This is a fascinating article and story from Mr. Cheah, readers. Check it out!
Three Storytellers, Two Listeners, One Story
In his essay ‘The Counterfactual Dialectic’ in Pulp on Pulp, Misha Burnett discusses the use of dialectic to determine what is said to the reader, how it is said, and what the reader will take away from it. I loved the concept so much, I used it for my own work Diary of A Bomoh—with a twist.
Central to the dialectic is the Room, the Storyteller and the Listener. The Room is the place where the story is told; it is not the story itself. The Storyteller is the person who tells the story; he is not the author. The Listener is the person who is listening to the Storyteller; he is not the reader. The relationship between the Storyteller and the Listener determines how the story is told—in other words, the writing style.
The Storyteller is telling the story for a purpose: to persuade the Listener, to pass on a story, to work out an ‘official’ version of the tale.

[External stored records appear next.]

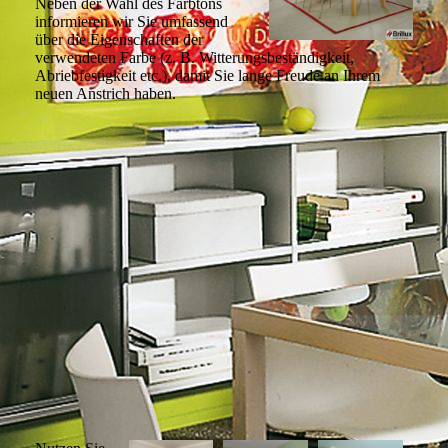
Neben der Wahl des Farbtons
informieren wir Sie umfassend
über die Eigenschaften der
verwendeten Farbe (z. B. Witterungsbeständigkeit,
Abriebfestigkeit etc.), damit Sie lange Freude an Ihrem
neuen Anstrich haben.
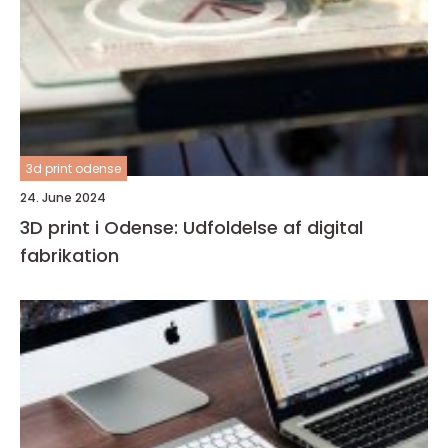
3d print odense
24. June 2024
3D print i Odense: Udfoldelse af digital
fabrikation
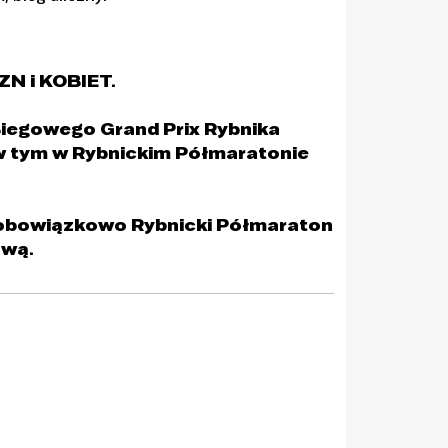
ZN i KOBIET.
iegowego Grand Prix Rybnika
w tym w Rybnickim Półmaratonie
m obowiązkowo Rybnicki Półmaraton
ową.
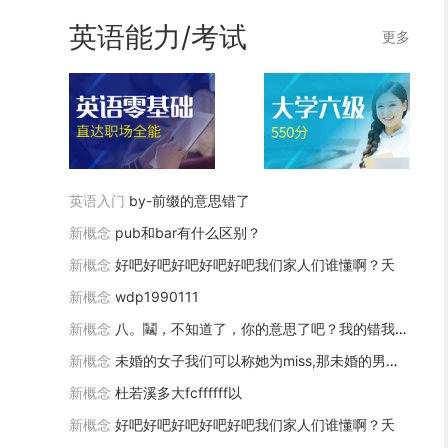
英语能力/考试
更多
英语入门
by-前缀的意思错了
新概念
pub和bar有什么区别？
新概念
好吧好吧好吧好吧好吧我们家人们谁懂啊？夭
01-24 21:45 2
新概念
wdp1990111
我叫乔思源
新概念
八。鬮，不知道了，你的意思了吧？我的错我的错了。你好你？？？？？？？？？？？？？？？我们家人的命好吧好吧好吧好吧好吧好吧好吧好吧我们家人们谁懂啊？夭
01-24 21:27 1
新概念
未婚的女子我们可以称她为miss,那未婚的男性呢？
杜若溪多大fcffffff以
新概念
杜若溪多大fcffffff以
01-24 21:26 1
新概念
好吧好吧好吧好吧好吧我们家人们谁懂啊？夭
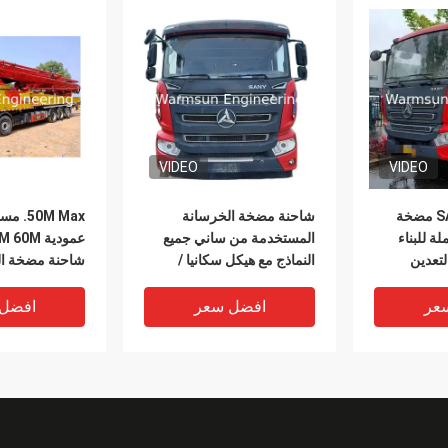
VIDEO
VIDEO
2014-2023 SANY مضخة
شاحنة مضخة الخرسانة
50M Max
ة للبناء
المستخدمة من ساني جميع
تعدين
النماذج مع هيكل سكانيا /
شاحنة مضخة ال
مرسيدس
لساني زومليون CMG
عر
افضل سعر
افضل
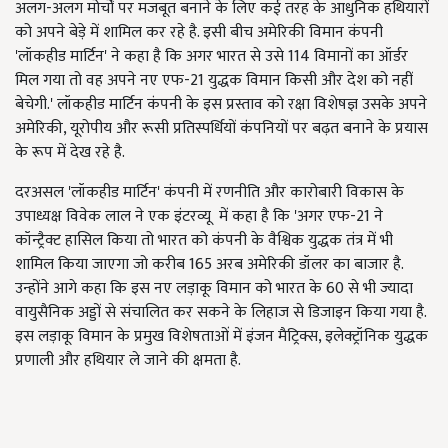
अलग-अलग मोर्चों पर मजबूत बनाने के लिए कई तरह के आधुनिक हथियारों
को अपने बेड़े में शामिल कर रहे है. इसी बीच अमेरिकी विमान कंपनी
'
लॉकहीड मार्टिन
'
ने कहा है कि अगर भारत से उसे
114
विमानों का ऑर्डर
मिल गया तो वह अपने नए एफ-
21
युद्धक विमान किसी और देश को नहीं
बेचेगी.
'
लॉकहीड मार्टिन कंपनी के इस प्रस्ताव को रक्षा विशेषज्ञ उसके अपने
अमेरिकी
,
यूरोपीय और रूसी प्रतिस्पर्धियों कंपनियों पर बढ़त बनाने के प्रयास
के रूप में देख रहे है.
दरअसल
'
लॉकहीड मार्टिन
'
कंपनी में रणनीति और कारोबारी विकास के
उपाध्यक्ष विवेक लाल ने एक इंटरव्यू में कहा है कि
'
अगर एफ-
21
ने
कॉन्ट्रैक्ट हासिल किया तो भारत को कंपनी के वैश्विक युद्धक तंत्र में भी
शामिल किया जाएगा जो करीब
165
अरब अमेरिकी डॉलर का बाजार है.
उन्होंने आगे कहा कि इस नए लड़ाकू विमान को भारत के
60
से भी ज्यादा
वायुसैनिक अड्डों से संचालित कर सकने के लिहाज से डिजाइन किया गया है.
इस लड़ाकू विमान के प्रमुख विशेषताओं में इंजन मैट्रिक्स
,
इलेक्ट्रॉनिक युद्धक
प्रणाली और हथियार ले जाने की क्षमता है.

The Listener has its own motivations: to do something contrary to the Storyteller’s wishes, to learn something from him, to please a superior. The relationship between them, and their motivations, affects how the story will be told.
The story is told from the perspective that everything described in the story is true. The author and the reader know that the story is fiction, but where these characters are concerned, the story really did happen (more or less) the way the Storyteller tells it.